Politisi asal Yogyakarta ini membeberkan, wayang memperkenalkan suatu kisah-kisah kehidupan inspiratif tentang apa yang terjadi dalam kehidupan manusia, yang kemudian disampaikan di dalam cerita yang menarik.

Kecuali itu, dengan melihat wayang bisa memahami apa yang disampaikan oleh Bung Karno dan Ibu Megawati tentang kesabaran revolusioner.

“Namanya Pandawa ini saat keok dalam suatu permainan dia pernah kehilangan istana yang kemudian muncullah suatu kisah bagaimana dia dibuang tapi kebenaran senantiasa akan menang, Satyam Eva Jayate,” jelasnya.

“Wayang ini kita juga belajar tentang keyakinan kita dan kita dididik oleh Bung Karno oleh Ibu Mega, oleh para pendiri bangsa yang lain bahwa kebenaran itulah jalan PDI Perjuangan. Kita bukan mencapai jalan yang lain, jalan kebenaran itu yang kita lakukan malam ini,” sambungnya.

Dihadiri Petinggi PDIP
Dalam aktivitas wayang ini, juga ikut serta dihadiri Ketua Bappilu PDIP Bambang Wuryanto, Wakil Sekertaris Jenderal PDIP, Utut Adianto sampai member DPR RI dari Fraksi PDIP, Rahmad Handoyo dan Deddy Sitorus.

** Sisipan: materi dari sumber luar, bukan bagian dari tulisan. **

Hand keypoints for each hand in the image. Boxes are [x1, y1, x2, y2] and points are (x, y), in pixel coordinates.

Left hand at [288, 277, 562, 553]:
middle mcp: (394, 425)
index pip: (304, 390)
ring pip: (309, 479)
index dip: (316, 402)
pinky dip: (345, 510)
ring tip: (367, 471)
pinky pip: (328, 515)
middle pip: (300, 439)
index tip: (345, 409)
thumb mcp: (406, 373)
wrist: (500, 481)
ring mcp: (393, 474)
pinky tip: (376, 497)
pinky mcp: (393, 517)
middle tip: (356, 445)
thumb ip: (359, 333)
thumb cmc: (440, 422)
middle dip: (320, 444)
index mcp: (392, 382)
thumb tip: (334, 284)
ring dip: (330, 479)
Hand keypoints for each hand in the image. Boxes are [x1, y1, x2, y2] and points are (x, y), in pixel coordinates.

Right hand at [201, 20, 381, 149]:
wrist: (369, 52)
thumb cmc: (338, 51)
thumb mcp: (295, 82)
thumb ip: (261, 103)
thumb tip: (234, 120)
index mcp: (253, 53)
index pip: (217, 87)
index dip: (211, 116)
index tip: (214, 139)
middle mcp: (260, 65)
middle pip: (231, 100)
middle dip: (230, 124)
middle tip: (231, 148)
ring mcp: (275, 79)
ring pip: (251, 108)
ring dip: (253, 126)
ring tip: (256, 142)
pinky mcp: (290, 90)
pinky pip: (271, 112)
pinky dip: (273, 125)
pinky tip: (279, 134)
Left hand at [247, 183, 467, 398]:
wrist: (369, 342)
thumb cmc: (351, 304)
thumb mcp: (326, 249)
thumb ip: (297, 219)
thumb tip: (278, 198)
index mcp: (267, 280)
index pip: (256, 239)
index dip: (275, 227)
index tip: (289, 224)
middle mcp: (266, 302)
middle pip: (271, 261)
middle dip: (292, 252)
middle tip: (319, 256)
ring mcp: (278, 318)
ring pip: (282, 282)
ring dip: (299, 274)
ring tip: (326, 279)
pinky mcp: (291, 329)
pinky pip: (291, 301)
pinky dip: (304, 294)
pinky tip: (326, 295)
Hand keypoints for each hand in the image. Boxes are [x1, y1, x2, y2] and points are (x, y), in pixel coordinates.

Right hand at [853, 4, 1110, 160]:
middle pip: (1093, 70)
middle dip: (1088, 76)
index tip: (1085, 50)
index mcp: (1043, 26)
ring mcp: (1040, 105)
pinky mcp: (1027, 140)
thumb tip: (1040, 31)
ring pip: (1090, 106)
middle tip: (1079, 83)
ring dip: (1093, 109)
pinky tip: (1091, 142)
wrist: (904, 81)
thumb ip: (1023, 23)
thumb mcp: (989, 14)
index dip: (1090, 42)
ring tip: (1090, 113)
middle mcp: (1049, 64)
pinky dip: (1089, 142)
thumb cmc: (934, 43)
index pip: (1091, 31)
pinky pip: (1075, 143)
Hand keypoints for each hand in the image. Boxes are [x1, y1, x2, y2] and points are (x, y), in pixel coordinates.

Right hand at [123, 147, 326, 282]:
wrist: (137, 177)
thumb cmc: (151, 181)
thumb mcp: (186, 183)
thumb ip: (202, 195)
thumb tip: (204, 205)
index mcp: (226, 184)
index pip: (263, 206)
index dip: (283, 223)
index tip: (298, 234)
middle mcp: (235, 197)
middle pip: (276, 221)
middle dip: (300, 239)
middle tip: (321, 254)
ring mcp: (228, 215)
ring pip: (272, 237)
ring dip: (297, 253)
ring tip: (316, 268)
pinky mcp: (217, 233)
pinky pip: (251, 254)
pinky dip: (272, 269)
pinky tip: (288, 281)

Tidak hanya pengurus partai, ratusan masyarakat sekitar Sekolah Partai Lenteng Agung ikut serta hadir dalam gelaran wayang hal yang demikian. Mereka seperti itu antusias untuk menyaksikan gelaran wayang hal yang demikian.

Ketua Lazim DPP PDIP Megawati Soekarnoputri juga ikut serta menyaksikan wayangan lewat daring.

Dikenal, Hasto dan Utut menyerahkan wayang terhadap kedua dalang sebagai simbol diawalinya gelaran wayang hal yang demikian. Lagu Padamu Negeri juga didendangkan bersama para pemain wayang.

Sebagai isu, dalam cerita lakon Pandhu Swargo menyebutkan sifat egois hanya membikin orang menjadi lupa terhadap asalnya dan bagaimana metode mendapatkanya lebih-lebih lupa pada saudaranya yang rela mengurbankan jiwa dan raganya demi orang tuanya supaya menerima daerah yang enak (surga).